How we claim advertising works helps determine who gets to control it.
That may explain why arguments about methodology become so heated. Participants are not only defending ideas.
They are defending their role in the room.
Why it still matters
The book is now more than a decade old, but its argument may be more relevant than when it appeared.
Digital marketing brought extraordinary new capabilities. It also brought a renewed outbreak of false certainty.
Because something can be counted, we assume it is the thing that counts.
Clicks, impressions, completion rates and attributed conversions provide useful information, but they can quietly recreate the salesmanship model: an advertisement delivers a message, triggers an action and produces an observable response.
Everything outside that chain becomes harder to value.
Fame.
Affection.
Cultural presence.
The long accumulation of familiarity.
The joke somebody repeats to a colleague.
The brand that enters a buyer’s mind six months after the exposure that supposedly caused nothing.
The industry then discovers that short-term metrics encourage short-term work and announces, once again, that it has uncovered an entirely new truth.
Feldwick’s historical perspective punctures that vanity.
The debates we describe as unprecedented are frequently old disputes wearing new lanyards.
Brand versus performance.
Rational versus emotional.
Information versus entertainment.
Creativity versus effectiveness.
Advertising has been circling these questions for generations. The technologies change. The underlying arguments prove remarkably difficult to kill.

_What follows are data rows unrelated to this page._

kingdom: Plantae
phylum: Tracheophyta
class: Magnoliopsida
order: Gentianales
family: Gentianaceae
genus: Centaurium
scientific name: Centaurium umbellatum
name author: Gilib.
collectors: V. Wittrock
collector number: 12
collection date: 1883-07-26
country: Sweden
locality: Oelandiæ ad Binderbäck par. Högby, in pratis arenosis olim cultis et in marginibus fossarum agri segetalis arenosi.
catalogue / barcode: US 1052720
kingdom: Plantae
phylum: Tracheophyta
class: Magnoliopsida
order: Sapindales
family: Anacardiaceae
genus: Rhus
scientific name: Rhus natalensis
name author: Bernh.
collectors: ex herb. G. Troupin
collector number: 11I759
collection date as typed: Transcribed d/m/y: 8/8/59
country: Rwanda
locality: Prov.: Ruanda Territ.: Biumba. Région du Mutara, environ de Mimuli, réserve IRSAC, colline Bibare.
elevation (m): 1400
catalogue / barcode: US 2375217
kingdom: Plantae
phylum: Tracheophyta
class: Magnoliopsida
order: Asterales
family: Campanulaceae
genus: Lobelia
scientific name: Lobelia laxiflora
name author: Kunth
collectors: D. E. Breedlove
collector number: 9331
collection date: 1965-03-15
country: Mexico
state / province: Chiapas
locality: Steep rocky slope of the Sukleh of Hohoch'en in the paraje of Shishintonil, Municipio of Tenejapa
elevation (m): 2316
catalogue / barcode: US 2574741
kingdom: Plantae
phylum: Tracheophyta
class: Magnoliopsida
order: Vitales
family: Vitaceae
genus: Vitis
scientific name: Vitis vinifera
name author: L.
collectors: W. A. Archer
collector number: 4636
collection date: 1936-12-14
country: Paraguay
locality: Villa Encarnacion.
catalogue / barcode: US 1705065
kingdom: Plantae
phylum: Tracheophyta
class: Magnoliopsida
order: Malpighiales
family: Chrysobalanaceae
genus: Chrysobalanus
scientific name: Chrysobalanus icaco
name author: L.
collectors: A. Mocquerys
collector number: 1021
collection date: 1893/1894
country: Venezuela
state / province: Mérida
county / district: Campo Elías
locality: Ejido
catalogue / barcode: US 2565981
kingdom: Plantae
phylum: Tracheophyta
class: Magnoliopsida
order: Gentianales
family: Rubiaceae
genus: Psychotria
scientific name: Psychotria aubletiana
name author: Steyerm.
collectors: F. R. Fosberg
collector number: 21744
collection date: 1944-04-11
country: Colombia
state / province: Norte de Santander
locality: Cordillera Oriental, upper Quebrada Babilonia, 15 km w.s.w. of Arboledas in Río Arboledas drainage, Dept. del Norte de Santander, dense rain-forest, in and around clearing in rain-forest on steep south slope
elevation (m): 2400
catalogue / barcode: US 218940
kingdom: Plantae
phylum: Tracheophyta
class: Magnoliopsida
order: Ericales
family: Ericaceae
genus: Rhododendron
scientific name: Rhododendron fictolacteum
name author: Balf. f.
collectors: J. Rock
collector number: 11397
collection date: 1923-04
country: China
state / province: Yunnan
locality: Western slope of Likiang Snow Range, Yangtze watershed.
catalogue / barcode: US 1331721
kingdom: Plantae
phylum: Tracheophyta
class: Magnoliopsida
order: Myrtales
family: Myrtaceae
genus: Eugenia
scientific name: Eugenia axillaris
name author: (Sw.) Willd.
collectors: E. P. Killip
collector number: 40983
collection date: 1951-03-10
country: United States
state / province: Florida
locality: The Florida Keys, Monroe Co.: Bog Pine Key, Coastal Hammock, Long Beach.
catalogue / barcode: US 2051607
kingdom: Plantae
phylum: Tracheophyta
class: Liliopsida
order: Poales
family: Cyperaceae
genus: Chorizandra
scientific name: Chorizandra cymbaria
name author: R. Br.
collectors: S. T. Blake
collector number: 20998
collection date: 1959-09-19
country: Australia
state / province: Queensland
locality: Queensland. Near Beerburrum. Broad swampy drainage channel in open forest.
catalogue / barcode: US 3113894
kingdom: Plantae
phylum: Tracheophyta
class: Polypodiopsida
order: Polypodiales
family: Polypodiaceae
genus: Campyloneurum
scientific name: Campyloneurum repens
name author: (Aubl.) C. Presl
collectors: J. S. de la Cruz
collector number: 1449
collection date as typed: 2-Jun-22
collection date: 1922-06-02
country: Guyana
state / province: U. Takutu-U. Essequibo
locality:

Reviewers repeatedly identify this historical grounding as one of the book’s greatest strengths. The Marketing Society compared Feldwick’s approach to archaeology, revealing the accumulated layers of theory without declaring one layer the winner. An APG review praised the way it exposes the origins of concepts practitioners still use automatically. Reader reviews similarly describe the book as valuable because it reveals how supposedly modern assumptions may have been inherited from theories developed a century ago.
John Fanning, reviewing the book in 2015, called it essential partly because understanding how debates about advertising evolved leaves practitioners better equipped to face what comes next.
That may be its most enduring contribution.
It does not tell us what to think.
It teaches us to notice how we are thinking.
The best book you may never have read
The Anatomy of Humbug is unlikely to give you a clever technique to try in tomorrow morning’s concepting session.
It may do something more useful.
It may make you suspicious when somebody insists an ad must communicate one explicit message.
It may make you question research that evaluates every execution according to one preferred mechanism.
It may help you recognise that a piece of entertaining work is not automatically strategically empty, just as a rational argument is not automatically dull.
Most importantly, it may stop you mistaking a model for reality.
Models are useful because they simplify.
Advertising is fascinating because it refuses to remain simple.
It is commerce and culture.
Argument and emotion.
Repetition and novelty.
Information and entertainment.
Salesmanship and showmanship.
It can whisper into the subconscious, shout from a billboard, turn a brand into a household name or give two strangers something to laugh about.
That messiness is not a problem Feldwick intends to solve.
It is the point.
The anatomy of advertising turns out to be an anatomy of contradictions.
And the humbug begins whenever somebody claims there is only one way it works.